MIT License - see LICENSE file for details

mcp-ortools FAQ

How do I install MCP-ORTools?
Install MCP-ORTools via pip using 'pip install git+https://github.com/Jacck/mcp-ortools.git'.
How do I configure MCP-ORTools with Claude Desktop?
Create a configuration file at '%APPDATA%\Claude\claude_desktop_config.json' (Windows) or '~/Library/Application Support/Claude/claude_desktop_config.json' (macOS) with the MCP server command and args as specified in the documentation.
What types of problems can MCP-ORTools solve?
MCP-ORTools can solve constraint satisfaction and optimization problems such as scheduling, routing, and resource allocation.
Can MCP-ORTools validate constraint models submitted by LLMs?

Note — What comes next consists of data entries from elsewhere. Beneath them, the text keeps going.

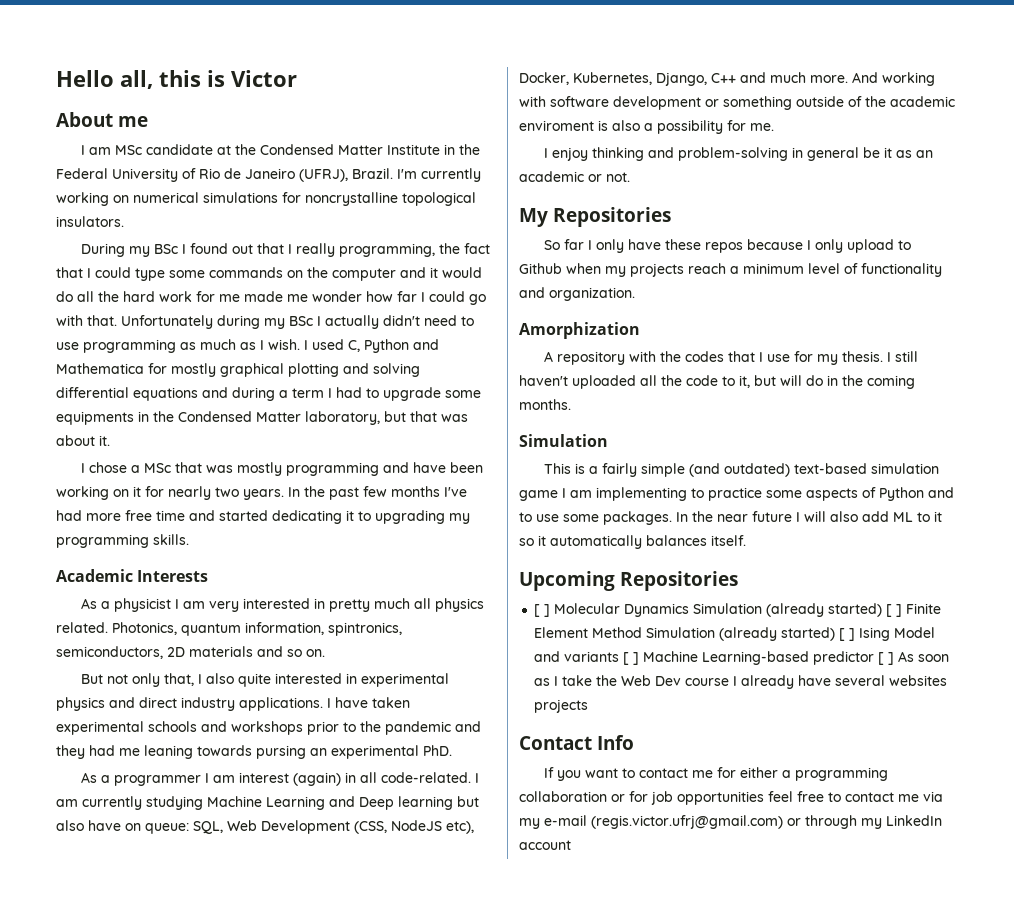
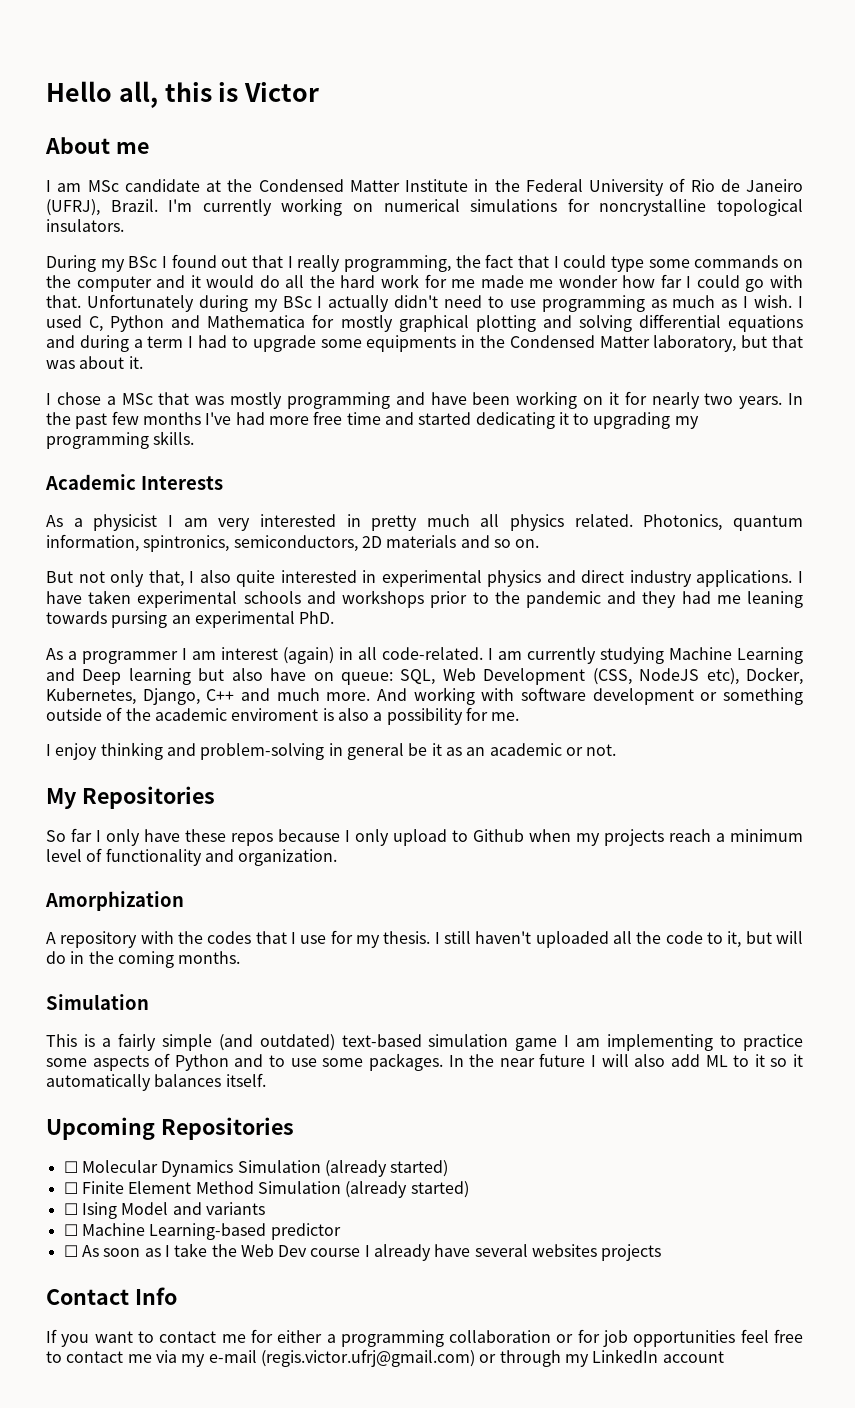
[534,604,551,617] [ ] -> [63,1161,78,1173] ☐
[886,604,903,617] [ ] -> [63,1182,78,1194] // ☐
[839,628,856,641] [ ] -> [63,1203,78,1215] // ☐
[623,652,640,665] [ ] -> [63,1224,78,1236] // ☐
[878,652,895,665] [ ] -> [63,1245,78,1257] // ☐

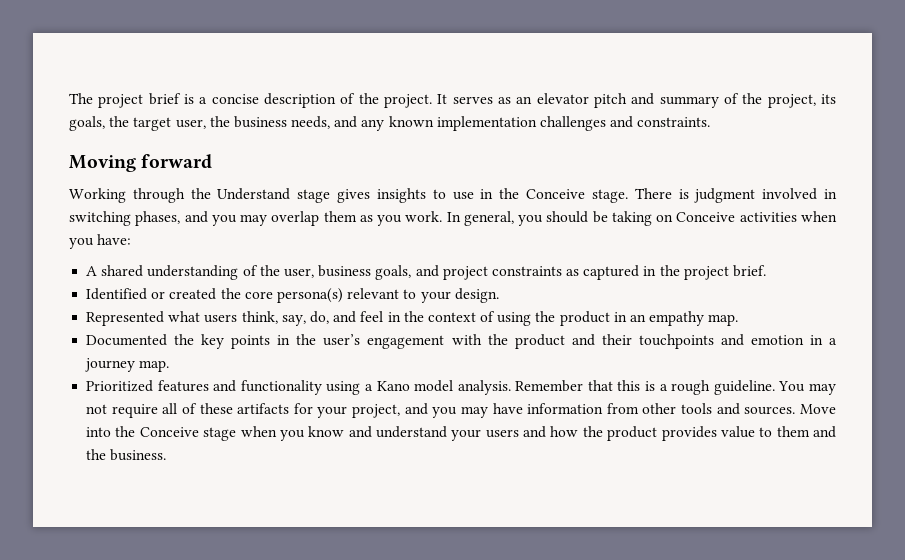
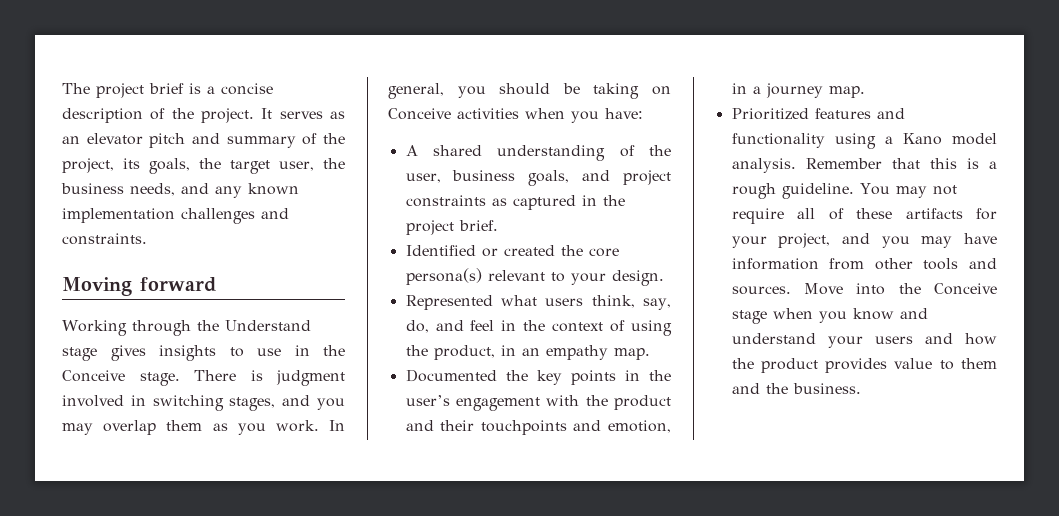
[135,211,181,226] phases, -> [229,397,276,411] stages,
[559,311,610,326] product -> [433,345,495,360] product,
[750,335,804,345] emotion -> [608,420,671,433] emotion,

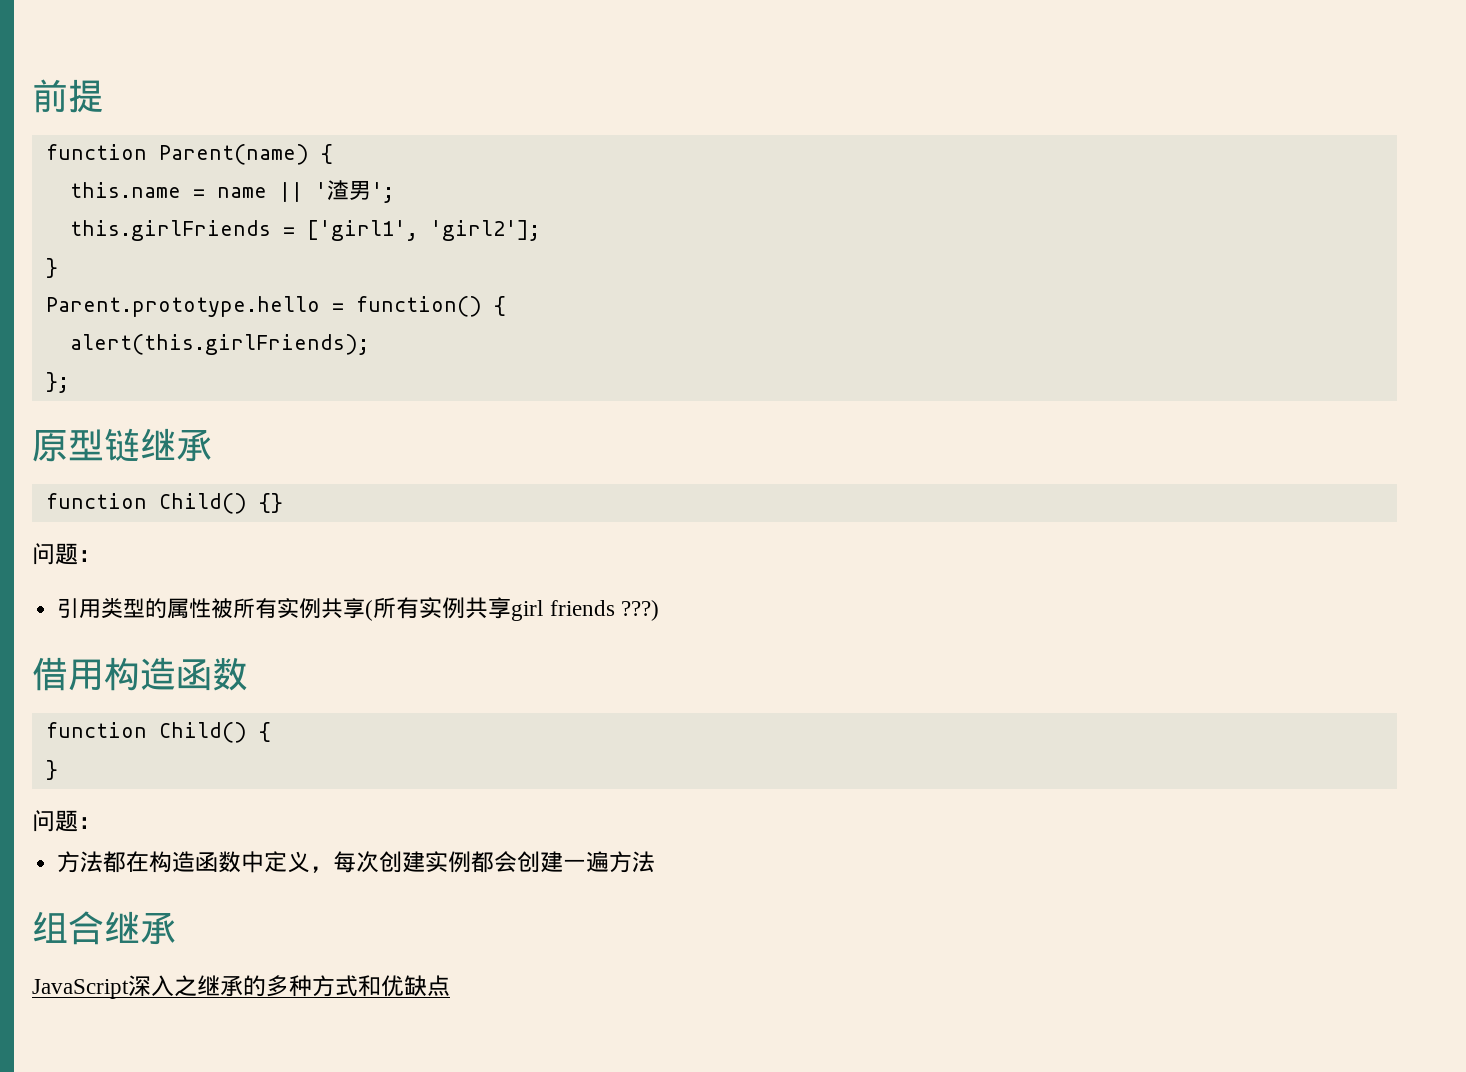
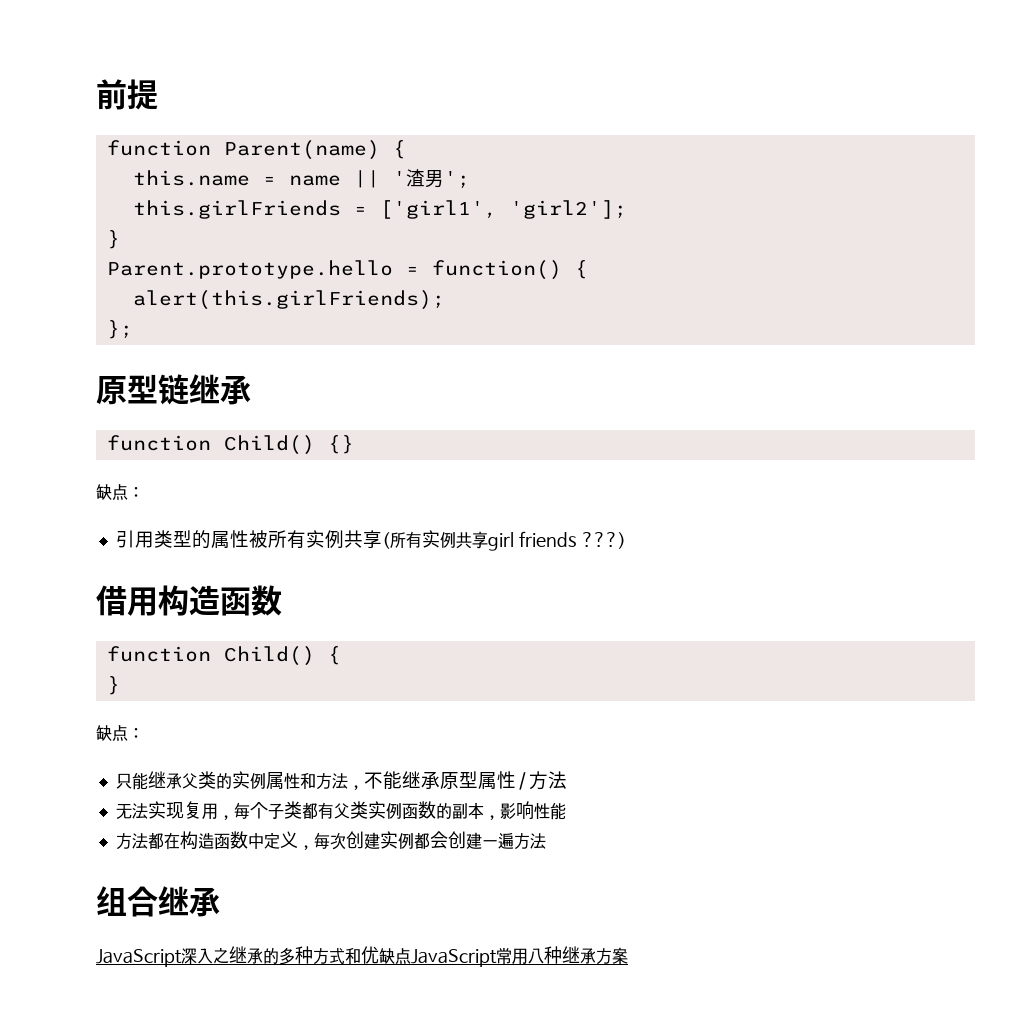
[32,543,78,565] 问题 -> [96,484,128,500] 缺点
[32,810,101,832] 问题： -> [96,725,144,741] [115,771,567,790] [115,801,566,820] 缺点： // 只能继承父类的实例属性和方法，不能继承原型属性/方法 // 无法实现复用，每个子类都有父类实例函数的副本，影响性能
(450, 985) none -> [411,946,628,967] JavaScript常用八种继承方案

Yes, it supports submission and validation of constraint models through standardized model specifications.
Is MCP-ORTools compatible with multiple LLM providers?
Yes, it works with any LLM supporting MCP, including OpenAI, Anthropic Claude, and Google Gemini.
How does MCP-ORTools handle solution retrieval?
It provides mechanisms to retrieve and analyze solutions from constraint solving in real-time.
What programming language is MCP-ORTools implemented in?
MCP-ORTools is implemented in Python and uses Google OR-Tools as the constraint solver backend.
Can I customize model parameters in MCP-ORTools?
Yes, MCP-ORTools allows setting and tuning model parameters to fit specific problem requirements.